Es war noch früh am Morgen, als ich wieder erwachte. Eine Brise vom Meer ließ die weißen Leinenvorhänge wie aufgeblähte Hochzeitskleider in mein Schlafzimmer wehen. Sie war die ganze Nacht bei mir geblieben. Viel geschlafen hatten wir beide nicht. Ihr Duft lag wie Parfum auf dem Kissen neben mir, obwohl sie sich bereits längst, ohne ein Wort zu sagen, davongeschlichen hatte. Ich konnte sie immer noch spüren. Ihre Nähe. Die Wärme ihrer zarten Haut. Die zügellose Leidenschaft, die so gar nicht zu ihrem meist kühlen, zurückhaltenden Charakter passen wollte, der schnell mit Arroganz verwechselt werden konnte. Ich rappelte mich auf, war immer noch nackt und griff nach der Kamera. Versonnen schaute ich mir noch mal die Fotos von ihr an, wohl auch deswegen, weil ich mich versichern wollte, dass das alles kein Traum gewesen war. Auf den letzten Fotos lag sie unbekleidet schlafend in meinem Bett, wirkte sanft und friedlich. Sie wusste nicht, dass ich diese Fotos von ihr gemacht hatte. Dadurch hatte ich nun die Macht erlangt, ihr Leben zu zerstören. Viel Geld würde mir das Revolverblatt für das ich arbeitete, dafür bezahlen. Wie oft wurde ich schon auf sie angesetzt? Diese Begegnung war für mich wie ein Sechser im Lotto.

 

*

 

Prinzessin auf Abwegen, las ich die nächsten Tage als große Überschrift in der Zeitung.

 

Knapp einen Tag lang war die Prinzessin verschwunden, die derzeit mit ihrer Familie Urlaub auf ihrer Jacht in der Toskana macht. Niemand wusste, wo sie war. Sie hatte sich beim Wandern nahe der Ortschaft Porto Santo Stefano verirrt, so ließ das Königshaus verlauten. Mehr Details zu diesem Vorfall wurden nicht bekannt gegeben.
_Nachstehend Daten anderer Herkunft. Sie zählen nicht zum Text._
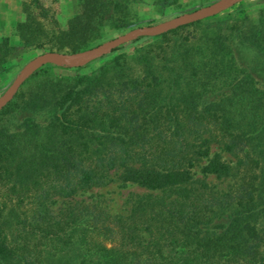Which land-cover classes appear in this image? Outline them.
<instances>
[{"label": "trees", "instance_id": "trees-1", "mask_svg": "<svg viewBox=\"0 0 264 264\" xmlns=\"http://www.w3.org/2000/svg\"><path fill=\"white\" fill-rule=\"evenodd\" d=\"M131 1L78 0L63 27L25 11L16 31L83 51ZM132 42L41 66L0 110V264H264V17L239 4ZM14 49L0 38V74ZM112 182L145 191L116 212L84 196Z\"/></svg>", "mask_w": 264, "mask_h": 264}, {"label": "rangeland", "instance_id": "rangeland-1", "mask_svg": "<svg viewBox=\"0 0 264 264\" xmlns=\"http://www.w3.org/2000/svg\"><path fill=\"white\" fill-rule=\"evenodd\" d=\"M39 1L44 8L45 15H43L38 8L34 7L32 0H0V38L8 37L10 45L15 48L9 56L5 71L0 74V96L10 86L12 81L26 63H28L35 56L47 51H44V48H47L46 46L40 48L36 45H26L21 40L18 32L16 31L17 23L25 19V11L33 12V15L37 18V20L45 23L46 25H51L53 22H55L54 24H58L59 26L63 27L66 24L67 19L75 14L78 10V0ZM216 1L218 0H132L130 3L131 10L128 16V19L131 21L130 24L127 27L120 29L115 27H106L103 38L99 44L122 35L132 29L142 26L155 25L178 15L210 5ZM239 4L243 5L244 9L252 20H257L259 17H264V0H241L233 6L236 7ZM233 6L220 13L230 11ZM132 41L133 40L120 45V51H131L136 45V43H133ZM101 56L95 57L85 63L75 66H65L55 62L48 64L63 68L84 66L83 70L87 71L96 66L101 61ZM257 79L258 82L264 86V74L260 75ZM210 150L212 153L220 151L215 145L211 146ZM221 156L225 161L229 163L231 162V158L224 152H221ZM193 170L197 176L203 177L197 167H195ZM117 175L118 174L116 173L112 174V178L117 180ZM204 178L211 184L216 183L222 187L226 184L225 180L217 179L213 175H204ZM143 191L145 190L136 184L125 183V185L119 187L117 182H112L101 188H92L89 191H86L84 196L90 195V193L98 195V198H102L107 202V205L112 212H116L120 210L124 198L129 193H140Z\"/></svg>", "mask_w": 264, "mask_h": 264}, {"label": "water", "instance_id": "water-1", "mask_svg": "<svg viewBox=\"0 0 264 264\" xmlns=\"http://www.w3.org/2000/svg\"><path fill=\"white\" fill-rule=\"evenodd\" d=\"M241 0H218L210 5L200 7L188 13L178 15L174 18L160 22L155 25L142 26L132 29L122 35L112 38L90 49L66 53L59 51H46L26 63L19 71L10 86L0 96V110L9 103L19 91L23 83L41 66L51 62L59 63L65 66H75L85 63L95 57L101 56L113 50L114 48L134 40L138 37L156 36L166 33L172 29L178 28L183 25L191 24L204 18L216 15Z\"/></svg>", "mask_w": 264, "mask_h": 264}]
</instances>
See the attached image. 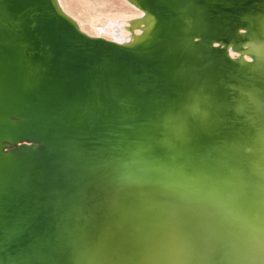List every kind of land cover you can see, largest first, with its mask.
Masks as SVG:
<instances>
[{
    "label": "water",
    "instance_id": "water-1",
    "mask_svg": "<svg viewBox=\"0 0 264 264\" xmlns=\"http://www.w3.org/2000/svg\"><path fill=\"white\" fill-rule=\"evenodd\" d=\"M196 2L198 22L217 19L213 26L220 29L201 24L193 48H207L232 74L244 71L226 49L212 48L220 32L247 24L236 12L243 0ZM183 9H190L188 1L178 0L177 14ZM48 39L50 47L39 51L51 48L57 57H38V65L26 69L33 82L28 93L34 95L17 94L12 69L0 66V264H145L160 253L159 231L152 229L150 210L159 207L153 190L175 178L157 140L178 94L168 65L181 56L167 64L148 51L109 44L107 57L132 71L123 84L115 79L107 84L111 104L89 102L87 71L66 77L72 88L67 92L44 87L39 77L52 75L46 70L53 64H67L60 43ZM247 162V155L235 159L223 167V183L179 200L210 223L226 264L242 254L248 237L257 242L264 231V186L258 173L248 172ZM129 243L134 249L128 251Z\"/></svg>",
    "mask_w": 264,
    "mask_h": 264
},
{
    "label": "bare ground",
    "instance_id": "bare-ground-1",
    "mask_svg": "<svg viewBox=\"0 0 264 264\" xmlns=\"http://www.w3.org/2000/svg\"><path fill=\"white\" fill-rule=\"evenodd\" d=\"M126 1L138 10L135 17L104 22L91 36L66 12L60 0H0V66L12 69L17 94L34 95L28 89L33 84L29 77L32 73L26 69L38 65V57H57L51 48L39 51L42 45L50 47L51 37L62 46L67 64L61 62L60 67L53 64L45 69L52 75L39 77L44 87L67 92L72 88L66 77L87 71L91 88L86 92L88 101L110 103L107 84L112 79L123 84L132 70L107 57L109 44L148 51L159 62L169 60L167 64L180 54L178 62L168 65L178 94L161 122L157 140L175 178L166 187L153 190L159 201V207L150 210L155 225L152 227L151 219L144 220L159 231L160 238L155 241L159 238L160 253L145 264H226V257L222 252L219 255L218 245L210 235V223L192 214L179 200L197 188L213 189L223 183V167L245 155L248 172L255 176L258 173V182L264 186V0H243L241 10L236 12L241 22L250 25L237 31L224 30L216 36L220 41L212 43L214 50L226 49L227 58L243 66L244 71L233 74L207 48H193L199 41L200 27L213 30L211 23L217 19L209 24L198 22L194 6L192 16L186 9L177 14L178 0ZM175 19L178 24L172 27ZM18 82L24 87H19ZM237 166L233 164L234 169ZM162 210L167 215H161ZM254 238L248 237L242 254L227 264H264V231L258 232L257 242ZM128 249L134 247L129 243Z\"/></svg>",
    "mask_w": 264,
    "mask_h": 264
},
{
    "label": "rangeland",
    "instance_id": "rangeland-1",
    "mask_svg": "<svg viewBox=\"0 0 264 264\" xmlns=\"http://www.w3.org/2000/svg\"><path fill=\"white\" fill-rule=\"evenodd\" d=\"M64 9L81 25L82 29L89 35L94 36L97 26L104 22H115L118 20H128L135 17L138 10L126 0H60ZM63 1V2H62ZM190 7L197 6V2L187 0ZM68 10H67V9ZM186 10V11H188ZM189 12V11H188ZM192 16V14H190ZM202 17V16H201ZM211 23V29L214 23ZM207 24V22H206ZM220 28V27H219ZM94 34V35H93Z\"/></svg>",
    "mask_w": 264,
    "mask_h": 264
}]
</instances>
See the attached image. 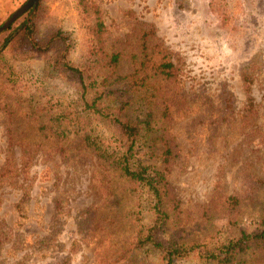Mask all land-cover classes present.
I'll use <instances>...</instances> for the list:
<instances>
[{"label":"rangeland","instance_id":"rangeland-1","mask_svg":"<svg viewBox=\"0 0 264 264\" xmlns=\"http://www.w3.org/2000/svg\"><path fill=\"white\" fill-rule=\"evenodd\" d=\"M24 1L0 0V23ZM87 1L104 23V49L133 51L153 29L174 64L155 109L168 108L174 154L166 179L179 216L168 233L199 238L222 217L264 216V0ZM38 26L67 32L72 59L84 54L75 0H41ZM44 60L11 46L0 54V264H141L131 242L147 209L114 165L77 143L66 118L53 123L74 94ZM129 69L122 56L116 72ZM228 196L238 205L223 203ZM252 255L250 264H264V251Z\"/></svg>","mask_w":264,"mask_h":264},{"label":"trees","instance_id":"trees-1","mask_svg":"<svg viewBox=\"0 0 264 264\" xmlns=\"http://www.w3.org/2000/svg\"><path fill=\"white\" fill-rule=\"evenodd\" d=\"M75 3L85 20V52L79 59L71 58L67 32L50 27L40 33L41 0L1 39L0 54L10 46L21 52H37L45 58L48 74L72 88L73 105L52 112L51 120L58 125L66 118L64 122L71 124L77 143L114 165L130 184L134 203L146 207L148 221L145 226L140 224L132 237L136 257L141 264H176L185 259L204 264H250L252 254L264 251L263 215L246 220L222 217L212 234L199 238L168 233L169 224L179 216L178 201L166 179L174 154L168 141V108L163 104L159 114L155 109L161 95L159 82L174 76V64L160 43L151 41L153 29L142 31L133 51L104 49L105 29L99 9L87 0ZM122 56L130 69L118 74ZM140 192L145 195V205L136 200ZM223 203L232 207L238 205L239 198L228 196ZM137 217L142 223L140 213L134 215Z\"/></svg>","mask_w":264,"mask_h":264},{"label":"water","instance_id":"water-1","mask_svg":"<svg viewBox=\"0 0 264 264\" xmlns=\"http://www.w3.org/2000/svg\"><path fill=\"white\" fill-rule=\"evenodd\" d=\"M39 0H25L21 5L14 9L10 15L0 23V32L8 27L14 20L22 15L29 8H34Z\"/></svg>","mask_w":264,"mask_h":264}]
</instances>
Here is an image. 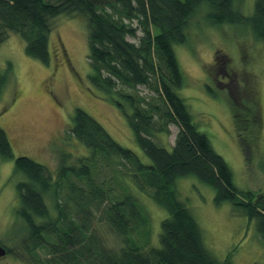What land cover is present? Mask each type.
Returning <instances> with one entry per match:
<instances>
[{"label":"trees","instance_id":"obj_1","mask_svg":"<svg viewBox=\"0 0 264 264\" xmlns=\"http://www.w3.org/2000/svg\"><path fill=\"white\" fill-rule=\"evenodd\" d=\"M241 2L0 0V43L14 31L24 39L26 53L46 64L51 61V18L79 13L87 19L90 83L125 111L136 141L151 158L144 162L77 106L70 129L91 152L75 158L61 153L54 178L46 165L26 155L16 157L8 133L0 127V157L15 158V172L24 175L16 184V217L26 232L24 252L36 264H235L231 253L219 260L205 246L197 219L178 196L179 176L195 175L212 186L217 203L230 201L235 211L257 218L264 236V192L239 190L228 162L199 129L180 93L186 75L175 49V44L191 40L190 21L198 13L212 26L245 25L255 40L264 42V0H254L248 14ZM203 5L205 12L198 11ZM12 69L9 61L0 70V96ZM252 79L251 92H238L241 81L228 82L237 90L225 87L248 161L263 125L254 92L255 73ZM140 84H150L153 93L147 96L129 89ZM207 91H212L210 84ZM172 122L179 131L167 148L153 137L160 140L159 133L168 134ZM145 197L168 212L161 221L158 244L152 238ZM100 224L107 231L103 239L97 231ZM5 246L7 254L13 252Z\"/></svg>","mask_w":264,"mask_h":264},{"label":"rangeland","instance_id":"obj_2","mask_svg":"<svg viewBox=\"0 0 264 264\" xmlns=\"http://www.w3.org/2000/svg\"><path fill=\"white\" fill-rule=\"evenodd\" d=\"M253 5L254 0H242L240 7L248 14ZM205 10L203 5L198 11ZM200 16L198 13L190 21L191 40L175 44L186 75V85L180 93L199 129L208 134L214 148L228 162L237 188L264 192V42L255 40L245 25L212 26ZM51 23L49 64L28 55L24 39L14 31L0 43V70L9 61L13 65L12 78L0 96V127L8 133L15 156L26 155L46 165L55 178L61 153L74 158L89 154L91 149L70 129L75 108L80 106L114 138L133 148L144 162H150L151 158L135 139L125 111L90 83L87 19L79 13L61 14L52 17ZM127 37L138 41L133 35ZM253 73L263 125L261 136L252 147V159L248 161L226 100L225 87L237 90L228 82L232 80L239 85L241 81L243 85L238 92H251ZM208 84L212 91H207ZM129 89L147 96L154 91L150 84ZM126 111L130 113V107ZM178 131L179 125L172 122L168 134L159 133L160 140L153 138L171 148ZM23 176L15 172V158L0 157V241L13 248V252L0 257V264L38 262L24 252L26 232L16 217L19 203L16 184ZM176 186L179 198L191 209L201 227L205 246L216 258L223 260L231 253L235 264H264V236L257 218L249 219L246 213L235 211L230 201L217 203L214 188L195 175L179 176ZM145 202L152 216V238L158 244L161 221L168 212L151 198L145 197ZM100 226L97 231L103 239L106 228Z\"/></svg>","mask_w":264,"mask_h":264},{"label":"water","instance_id":"obj_3","mask_svg":"<svg viewBox=\"0 0 264 264\" xmlns=\"http://www.w3.org/2000/svg\"><path fill=\"white\" fill-rule=\"evenodd\" d=\"M7 254V247L0 241V257Z\"/></svg>","mask_w":264,"mask_h":264}]
</instances>
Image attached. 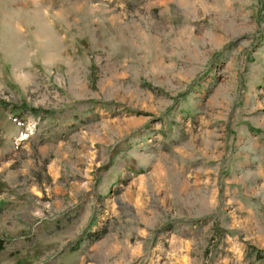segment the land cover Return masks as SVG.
Here are the masks:
<instances>
[{
	"label": "rangeland",
	"instance_id": "1",
	"mask_svg": "<svg viewBox=\"0 0 264 264\" xmlns=\"http://www.w3.org/2000/svg\"><path fill=\"white\" fill-rule=\"evenodd\" d=\"M0 264H264V0H0Z\"/></svg>",
	"mask_w": 264,
	"mask_h": 264
},
{
	"label": "trees",
	"instance_id": "2",
	"mask_svg": "<svg viewBox=\"0 0 264 264\" xmlns=\"http://www.w3.org/2000/svg\"><path fill=\"white\" fill-rule=\"evenodd\" d=\"M2 250V245H1V242H0V251ZM259 258H264V253L260 256L259 255Z\"/></svg>",
	"mask_w": 264,
	"mask_h": 264
}]
</instances>
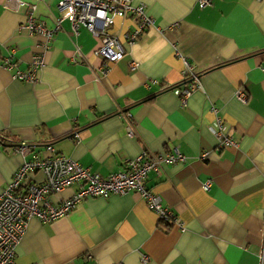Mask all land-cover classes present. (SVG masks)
<instances>
[{
  "label": "crops",
  "instance_id": "obj_1",
  "mask_svg": "<svg viewBox=\"0 0 264 264\" xmlns=\"http://www.w3.org/2000/svg\"><path fill=\"white\" fill-rule=\"evenodd\" d=\"M5 1L0 0V194L25 161L14 153L22 142L34 153L51 145L103 178L146 152L179 149L186 157L147 180L184 231L164 225L138 194L90 198L56 221L32 219L15 264H261L264 0H211L205 7L200 0H134L146 6L155 26L132 41L134 18L115 17L109 33L124 52L116 62L96 54L101 41L90 31L75 34L64 21L34 84L14 78L29 71L43 51V39L22 26L33 7L55 29L59 0H15L26 4L19 12ZM8 58L12 69L4 65ZM183 59L201 74L199 84L185 81ZM192 86L183 105L181 91ZM239 90L246 102L238 99ZM219 120L236 148H221L214 133ZM30 179L44 177L35 173ZM76 191L73 186L51 201L57 205Z\"/></svg>",
  "mask_w": 264,
  "mask_h": 264
},
{
  "label": "built area",
  "instance_id": "obj_2",
  "mask_svg": "<svg viewBox=\"0 0 264 264\" xmlns=\"http://www.w3.org/2000/svg\"><path fill=\"white\" fill-rule=\"evenodd\" d=\"M211 3V0H200L202 7ZM25 6L26 4L15 0L5 1V7L16 12ZM58 9L60 17L56 19V27L49 29L44 21L35 16L34 8L31 7L22 29L43 39L41 45L43 51L34 57L29 71L18 72L14 75L15 79L32 84L38 82V72L45 65V54L64 21L71 23L75 34H78L80 28H85L94 38L99 39L101 46L96 50V54L107 62L120 60L124 53L118 38L109 33L115 17L134 18L136 26L131 36L132 41L155 26V20L146 13V6L134 5V0H59ZM183 60L185 81L199 84L201 74L188 60ZM4 65L7 69H12L14 67L12 58L6 59ZM195 88L196 86H192L181 91L183 105H186ZM237 96L240 101L246 102L244 90H239ZM130 117L128 115L129 120ZM128 132L130 135L134 133L131 124ZM214 133L220 138L222 149L238 146V142L225 133L221 120ZM14 153L22 155L25 161L0 194V264H15L17 248L32 219L42 223L56 221L70 214L84 200L90 198L106 199L112 195L138 194L164 225L177 224L182 231L185 230L177 216L164 205L162 197L147 187L151 173L160 175L164 166L186 162V157L179 149H174L166 155L143 153L137 159L128 161L124 170L107 178L57 154L51 145L42 153H34L30 144L22 142L15 147ZM35 173L42 174L44 180L38 183L31 181L30 177ZM73 186H77V191L71 198L62 200L57 205L52 203L51 197L58 196ZM209 186L210 183L204 188L208 189ZM146 260L147 258H144V261ZM260 260L261 264H264V248Z\"/></svg>",
  "mask_w": 264,
  "mask_h": 264
},
{
  "label": "trees",
  "instance_id": "obj_3",
  "mask_svg": "<svg viewBox=\"0 0 264 264\" xmlns=\"http://www.w3.org/2000/svg\"><path fill=\"white\" fill-rule=\"evenodd\" d=\"M0 142H2V139H1V137H0Z\"/></svg>",
  "mask_w": 264,
  "mask_h": 264
}]
</instances>
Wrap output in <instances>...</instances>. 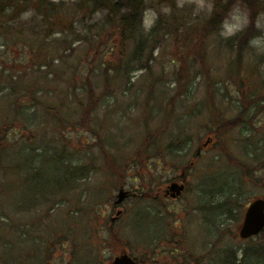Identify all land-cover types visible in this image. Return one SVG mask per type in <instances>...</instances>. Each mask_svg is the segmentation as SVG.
Here are the masks:
<instances>
[{
	"label": "rangeland",
	"instance_id": "rangeland-1",
	"mask_svg": "<svg viewBox=\"0 0 264 264\" xmlns=\"http://www.w3.org/2000/svg\"><path fill=\"white\" fill-rule=\"evenodd\" d=\"M42 1L0 25V264H108L120 245L145 264H227L246 250L247 264H264L254 248L264 234L239 235L249 202L264 197V55L247 46L235 64L218 32L179 42L157 27L168 6L148 0L136 30L147 43L135 54L137 37L126 39L115 70L122 35L107 7ZM191 161L181 196L126 198L111 230L120 185L155 193Z\"/></svg>",
	"mask_w": 264,
	"mask_h": 264
},
{
	"label": "trees",
	"instance_id": "trees-1",
	"mask_svg": "<svg viewBox=\"0 0 264 264\" xmlns=\"http://www.w3.org/2000/svg\"><path fill=\"white\" fill-rule=\"evenodd\" d=\"M35 1L37 0H0V25H5L6 22L10 24L13 20V18L10 17L11 14L18 13V10H21L24 7L36 3ZM147 1L148 0H90L89 1L92 6H95L97 8L107 7L109 12L105 16L106 24L108 26L114 27L117 31L119 30L122 35L120 50L118 52L119 58L116 64H112L110 68H113L115 70L119 69L121 68L123 63L127 62V60L124 59L125 44L127 41L126 39L132 36L137 37L134 53L135 54L142 53L143 46L147 42L145 43L144 38H142V35H136V30L137 27L141 24L140 21L142 18V13L147 8ZM257 1L259 0H245L246 4L252 10H256L255 8L257 7L256 5ZM38 2L40 3V5H43L42 0H38ZM231 2H233V0H215L214 13L211 16H208L205 20L200 21L198 19L196 20L191 19V16L188 12L176 11L175 0H162L161 5L170 7L172 9V13L167 17H164L163 15L159 16L157 19V27L163 26L164 30L174 35V39H180L179 42L190 41L194 37L196 38L199 37L202 41H204L206 35L209 34L210 32H218V26L220 21L223 19V13L225 11V8ZM37 6L39 5L37 4ZM44 6L51 9L52 6H57V5L47 2L46 5L44 4ZM8 7H10V9H8ZM263 8H264V0H263ZM254 15H256L255 12ZM193 17H197V16H193ZM253 27L247 29L246 32L241 33L238 37H234L227 40L228 44H231L233 47L238 49L236 56L233 59V62L235 64L237 63V60L240 62L242 61V55L243 52L245 51V48L247 47V41L249 39V36L251 35V31ZM203 55H204V50H203ZM142 59H144L145 62H148L150 60L149 57L147 58L143 57ZM181 91L182 93L185 92V90L183 89ZM257 109L259 110L258 105H257ZM245 114H246V107L241 108L237 116L228 120L227 122L232 123L230 124L231 127H236L244 119ZM168 116H170V114ZM240 119L242 120L239 122ZM209 130L212 129L210 128ZM222 132L220 130L216 132L217 136L220 137ZM169 146L172 149L173 147L179 146V144L176 142H172V144L171 145L169 144ZM182 150L179 151L180 155L182 154ZM169 154L174 155L172 150H170ZM149 158L150 157H147L146 160H148ZM151 160L149 161L152 162V164L156 169H158V166H162L164 164L163 157L162 156L160 157L159 155L153 157V159ZM183 168L184 170H187V173H189L190 170L193 169V166L190 164H186L183 166ZM149 172H151V170ZM262 233L264 234V230L261 232V234ZM119 247H121V245ZM254 248L256 252H260L261 250H264V242L256 243L254 245ZM249 250H253V249L249 248ZM247 252L248 250L245 251L244 256L239 261L233 258H231L230 260L228 259L227 264H247L246 261Z\"/></svg>",
	"mask_w": 264,
	"mask_h": 264
},
{
	"label": "clouds",
	"instance_id": "clouds-1",
	"mask_svg": "<svg viewBox=\"0 0 264 264\" xmlns=\"http://www.w3.org/2000/svg\"><path fill=\"white\" fill-rule=\"evenodd\" d=\"M193 8V15L211 16L214 13V0H177L176 7L182 9L186 6ZM170 7H161L160 14L170 15ZM32 12L23 14L22 19H28ZM145 16L151 22L157 18V12L149 8ZM255 27L259 34L252 36L247 41L248 48L254 56L264 55V13H258L253 19L251 10L248 8L245 0H233L232 6L228 9L218 26V36L224 40L231 39L240 33L246 32L250 27Z\"/></svg>",
	"mask_w": 264,
	"mask_h": 264
},
{
	"label": "water",
	"instance_id": "water-1",
	"mask_svg": "<svg viewBox=\"0 0 264 264\" xmlns=\"http://www.w3.org/2000/svg\"><path fill=\"white\" fill-rule=\"evenodd\" d=\"M171 195L177 196L181 193L183 185L172 183L170 185ZM129 195V191L121 187L117 193L116 203L122 201ZM120 211H118V214ZM264 228V198L258 197L254 199L247 207L241 224L239 234L242 238H247L258 234ZM110 264H137L126 252L114 258Z\"/></svg>",
	"mask_w": 264,
	"mask_h": 264
},
{
	"label": "flooded vegetation",
	"instance_id": "flooded-vegetation-1",
	"mask_svg": "<svg viewBox=\"0 0 264 264\" xmlns=\"http://www.w3.org/2000/svg\"><path fill=\"white\" fill-rule=\"evenodd\" d=\"M171 180H176V178L174 177V178H172ZM183 182H185V181H183ZM130 191H131V195H135V192H133V190L132 189H130V188H128ZM144 192H145V190H144ZM147 192V191H146ZM137 193V192H136ZM137 194H142V195H144L145 193H137ZM160 194H163V195H165V196H170V192H167V184L166 185H164V186H161L154 194H153V197L154 198H159L160 197Z\"/></svg>",
	"mask_w": 264,
	"mask_h": 264
}]
</instances>
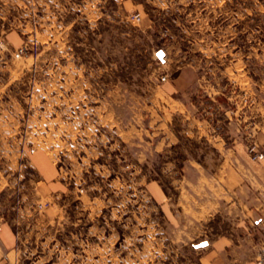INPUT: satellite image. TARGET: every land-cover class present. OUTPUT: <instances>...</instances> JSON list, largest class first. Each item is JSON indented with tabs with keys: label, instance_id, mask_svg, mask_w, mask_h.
Wrapping results in <instances>:
<instances>
[{
	"label": "rangeland",
	"instance_id": "obj_1",
	"mask_svg": "<svg viewBox=\"0 0 264 264\" xmlns=\"http://www.w3.org/2000/svg\"><path fill=\"white\" fill-rule=\"evenodd\" d=\"M182 70L208 140L153 92ZM263 131L264 0H0L7 264H201L202 232L231 225L177 204L180 167L224 162L216 135L264 162Z\"/></svg>",
	"mask_w": 264,
	"mask_h": 264
},
{
	"label": "crops",
	"instance_id": "obj_2",
	"mask_svg": "<svg viewBox=\"0 0 264 264\" xmlns=\"http://www.w3.org/2000/svg\"><path fill=\"white\" fill-rule=\"evenodd\" d=\"M194 89L192 72L182 70L164 85L156 87L153 92L167 104L171 117H180L184 122L187 119L190 127H194L193 135L200 140L202 137L208 140V116L197 119L191 113L195 106L191 99L196 91ZM160 100L157 98L158 104ZM225 119L227 124L232 123L230 120L233 118ZM212 138L217 156L225 158L224 162L210 169L202 162L190 161L180 167L186 173L196 174L189 175V180L185 177V185L189 186L175 182L178 184L176 189L183 192L177 197V204H190L193 206L192 212L203 214L207 219L216 217L217 220L228 221L231 225L228 229L207 228L202 232L204 245L200 262L264 264V162L250 160L245 143L238 134L216 135ZM256 138L259 149L264 153V131L258 133ZM177 141L176 135L174 140L169 138L168 147L176 146ZM195 205L201 208L197 211ZM16 244L11 227L8 224L3 225L0 231V264H7V259L9 262L13 260ZM259 260H263V263H259Z\"/></svg>",
	"mask_w": 264,
	"mask_h": 264
},
{
	"label": "snow or ice",
	"instance_id": "obj_3",
	"mask_svg": "<svg viewBox=\"0 0 264 264\" xmlns=\"http://www.w3.org/2000/svg\"><path fill=\"white\" fill-rule=\"evenodd\" d=\"M156 55L160 58H163V56L165 55V53L163 51L157 52ZM196 247H200V245H195Z\"/></svg>",
	"mask_w": 264,
	"mask_h": 264
},
{
	"label": "water",
	"instance_id": "obj_4",
	"mask_svg": "<svg viewBox=\"0 0 264 264\" xmlns=\"http://www.w3.org/2000/svg\"><path fill=\"white\" fill-rule=\"evenodd\" d=\"M160 51H163V50H161V49H160V50H157L156 53H157V52H160ZM163 52H164V51H163ZM156 56H157V55H156ZM157 58H158L159 60H161V61H164V56H163V58H160V57L157 56Z\"/></svg>",
	"mask_w": 264,
	"mask_h": 264
},
{
	"label": "built area",
	"instance_id": "obj_5",
	"mask_svg": "<svg viewBox=\"0 0 264 264\" xmlns=\"http://www.w3.org/2000/svg\"><path fill=\"white\" fill-rule=\"evenodd\" d=\"M134 18L137 19V20H139V17L138 16H135ZM259 263H263V260H259Z\"/></svg>",
	"mask_w": 264,
	"mask_h": 264
}]
</instances>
Man sei glücklich, dass die Prinzessin wohlbehalten zurück sei und nun ihrer Verlobung mit Prinz Charlton nichts mehr im Wege steht.

 

Intensiv betrachtete ich das Foto, das neben dem Artikel abgedruckt war. Sie trug wieder eines ihrer edlen Kleider und stand wie eine Galionsfigur neben ihrem Verlobten. Doch sah ich in ihr nun auch etwas anders. Ich sah vor mir das verletzliche Mädchen, das auf der staubigen Landstraße auf Hilfe gewartet hatte. Ich sah die junge Frau, die aus dem goldenen Käfig versuchte hatte auszukommen. Ich sah ihre Seele.

Ich weiß nicht, was mich davon abgehalten hatte, die Fotos zu Geld zu machen. Als erfolgreicher Paparazzo war ich nicht gerade für meine Pietät gekannt. Ich konnte es mir nur so erklären, es war der Zauber einer Nacht, der alles verändert hatte.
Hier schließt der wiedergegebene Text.